◆ DOCUMENT EXCERPT ◆
--

Apart from vmap, functorch has its own implementation of grad, vjp, and jacrev, along with a variant of make_functional that works also with buffers, and some additional methods apparently under way.

These can be composed like in JAX to, e.g., obtain the Jacobian of the multi-view function:

jacobian_fcn = jacrev(model_fcn_multiview)

This is it for the tutorial! functorch is still under development, but it promises to be an interesting middle ground for users wanting only a “tiny bit of JAX” in their PyTorch applications. If you are intrigued, you should definitely go take a look!

Liked the tutorial? Remember that you can follow me on Twitter for almost daily updates. Feel free to reach out for ideas, feedbacks, or comments of any kind.

Footnotes and references

  1. This is incredibly useful when moving beyond pure first-order optimization. For example, two years ago I was playing with an optimization method called successive convex approximations, which required (among other things) to compute an expression of the form \(w^\top A w\), for some matrix \(A\) and network’s parameters \(w\). Using JAX’s pytrees, this was trivial. 

  2. Consider the classical example jacfwd(jacrev(f)) of composing forward-over-reverse automatic differentiation to compute dense Hessians. A personal example here (from the same paper as footnote 1) was linearizing a network \(f\) and then repeatedly computing the product with several vectors \(v\), which is even a primitive in JAX. 

  3. Su, H., Maji, S., Kalogerakis, E. and Learned-Miller, E., 2015. Multi-view convolutional neural networks for 3d shape recognition. IEEE ICCV (pp. 945-953). 

  4. 🧠 Since this is a toy problem, we can of course implement the multi-view CNN in a myriad of alternative ways (e.g., transpositions and reshapings). 

  5. Dynamically modifying the behaviour of an object at runtime for compatibility with other methods is called monkey patching. higher has a similar “monkey patched” transformation of a module to compute meta-loops of optimization. See also #58839 [RFC] Functional API design for torch.nn.Module for some additional comments on this.

--

Short-answer chart tasks
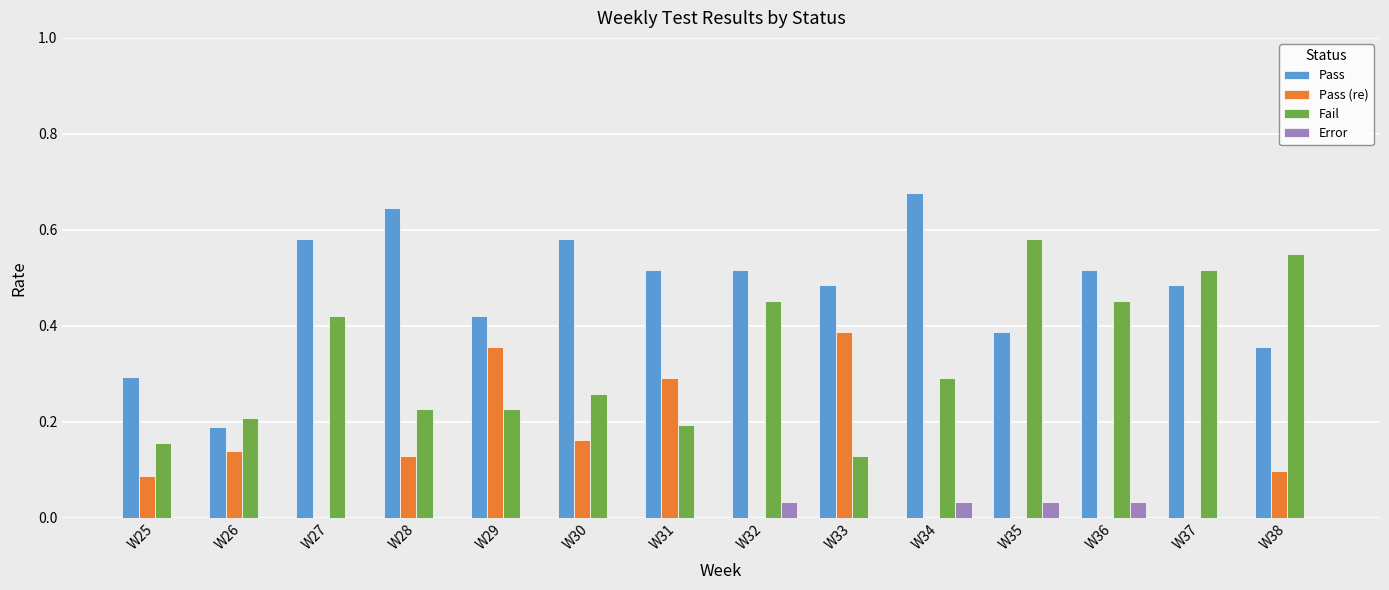

At which label does Fail reach its peak?

W35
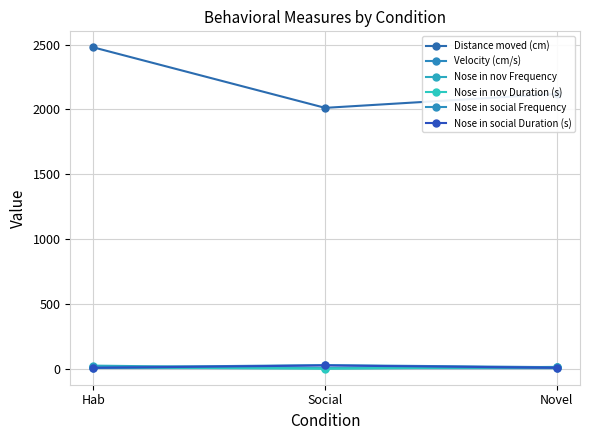

Rank the series by their maximum value, from lowest to highest.

Velocity (cm/s), Nose in nov Duration (s), Nose in nov Frequency, Nose in social Duration (s), Nose in social Frequency, Distance moved (cm)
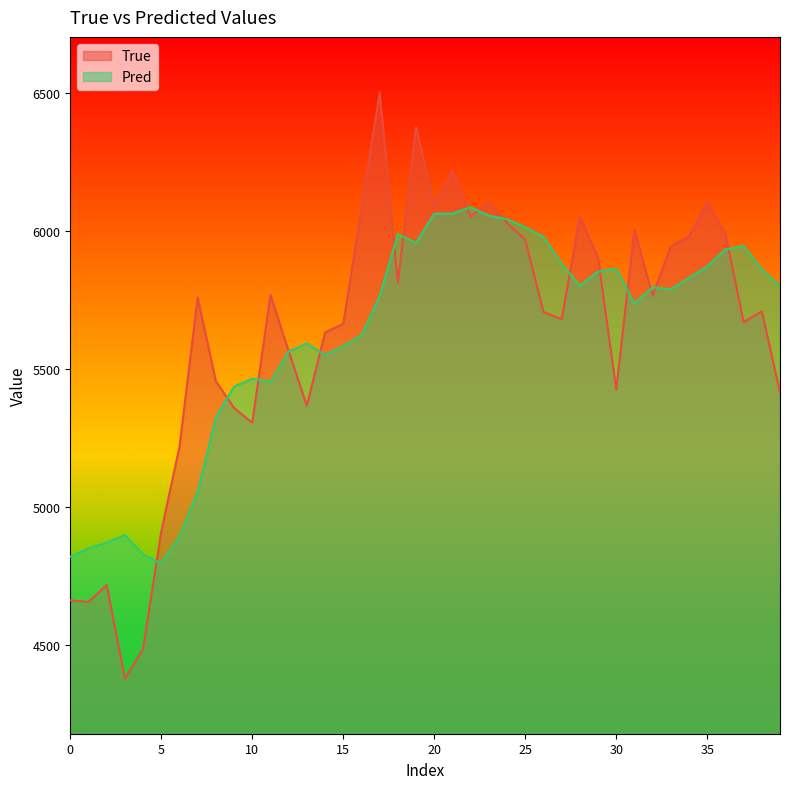

Reading left to right, list all the values displayed in this chart.

True: 4661.0	4655.0	4716.0	4377.0	4484.0	4911.0	5218.0	5759.0	5456.0	5359.0	5305.0	5769.0	5565.0	5367.0	5633.0	5664.0	6082.0	6505.0	5813.0	6379.0	6091.0	6219.0	6052.0	6105.0	6030.0	5969.0	5707.0	5681.0	6052.0	5904.0	5426.0	6005.0	5766.0	5946.0	5981.0	6104.0	5991.0	5670.0	5709.0	5416.0
Pred: 4819.3	4849.4	4870.4	4897.8	4827.2	4795.1	4891.8	5055.7	5324.5	5436.2	5465.0	5454.4	5563.8	5593.1	5550.6	5582.9	5622.0	5764.7	5989.0	5958.1	6063.4	6064.1	6087.1	6056.7	6043.4	6014.5	5979.6	5881.4	5802.8	5853.3	5864.0	5738.5	5796.4	5789.3	5830.6	5872.4	5933.7	5946.5	5862.0	5800.6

--

◆ EXERCISE OBJECTIVE ◆
In the functorch tutorial excerpt, what term names the practice of dynamically modifying an object's behavior at runtime for compatibility with other methods?

◆ SOLUTION TO THE EXERCISE ◆
Monkey patching.